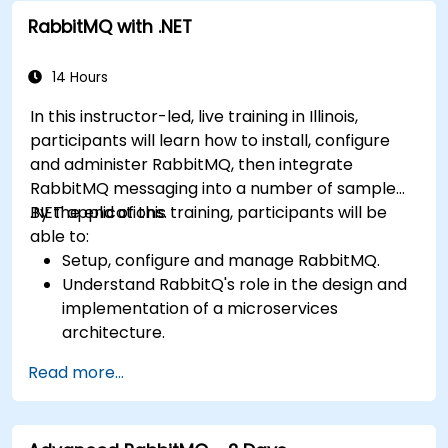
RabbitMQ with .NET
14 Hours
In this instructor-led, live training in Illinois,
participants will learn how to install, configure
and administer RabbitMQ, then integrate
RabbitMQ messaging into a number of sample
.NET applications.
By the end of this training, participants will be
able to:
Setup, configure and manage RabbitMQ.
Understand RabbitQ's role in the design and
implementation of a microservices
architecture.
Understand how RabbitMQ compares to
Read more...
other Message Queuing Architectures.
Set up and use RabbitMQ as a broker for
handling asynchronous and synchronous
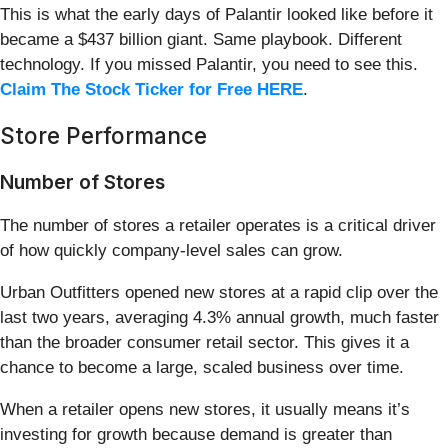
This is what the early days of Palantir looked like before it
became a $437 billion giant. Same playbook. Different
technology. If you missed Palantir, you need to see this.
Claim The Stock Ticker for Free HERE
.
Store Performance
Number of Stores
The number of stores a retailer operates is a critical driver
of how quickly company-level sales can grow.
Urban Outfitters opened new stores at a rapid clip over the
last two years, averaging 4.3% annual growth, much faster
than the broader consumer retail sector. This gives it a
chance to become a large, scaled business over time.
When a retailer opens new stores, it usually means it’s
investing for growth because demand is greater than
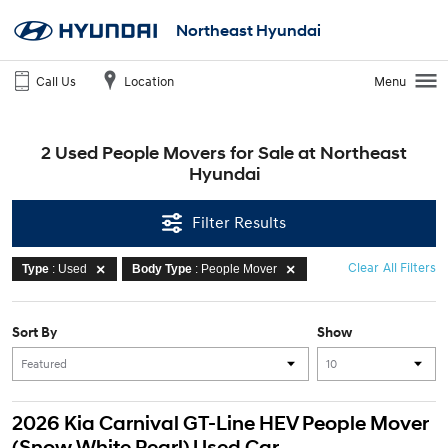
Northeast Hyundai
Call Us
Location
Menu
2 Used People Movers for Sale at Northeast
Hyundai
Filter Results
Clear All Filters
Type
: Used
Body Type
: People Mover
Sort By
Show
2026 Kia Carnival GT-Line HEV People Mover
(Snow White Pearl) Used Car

★ ★ ★ ★

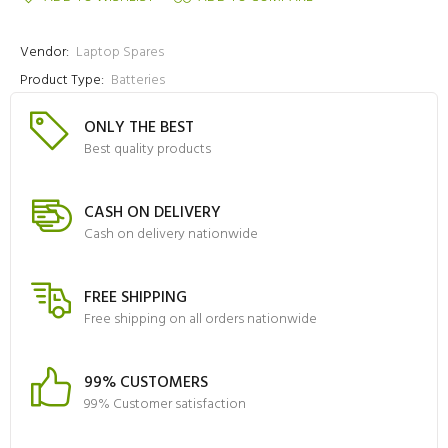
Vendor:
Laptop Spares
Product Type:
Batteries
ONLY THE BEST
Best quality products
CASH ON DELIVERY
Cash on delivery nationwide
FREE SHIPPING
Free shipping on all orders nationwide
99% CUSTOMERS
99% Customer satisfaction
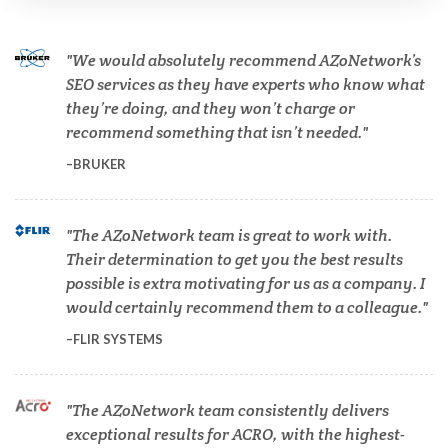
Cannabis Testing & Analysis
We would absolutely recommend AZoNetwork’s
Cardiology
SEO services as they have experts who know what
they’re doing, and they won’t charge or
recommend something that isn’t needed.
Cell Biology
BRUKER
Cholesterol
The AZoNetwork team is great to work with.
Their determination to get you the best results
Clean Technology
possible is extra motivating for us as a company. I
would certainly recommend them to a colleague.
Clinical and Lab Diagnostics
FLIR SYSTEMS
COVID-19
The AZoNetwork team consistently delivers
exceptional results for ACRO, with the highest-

★ ★ ★ ★

## What this task involves:
Reproduce the material word for word, from the line containing "RabbitMQ with .NET" up to and including the line containing "handling asynchronous and synchronous".

## Exercise response:
RabbitMQ with .NET
14 Hours
In this instructor-led, live training in Illinois,
participants will learn how to install, configure
and administer RabbitMQ, then integrate
RabbitMQ messaging into a number of sample
.NET applications.
By the end of this training, participants will be
able to:
Setup, configure and manage RabbitMQ.
Understand RabbitQ's role in the design and
implementation of a microservices
architecture.
Understand how RabbitMQ compares to
Read more...
other Message Queuing Architectures.
Set up and use RabbitMQ as a broker for
handling asynchronous and synchronous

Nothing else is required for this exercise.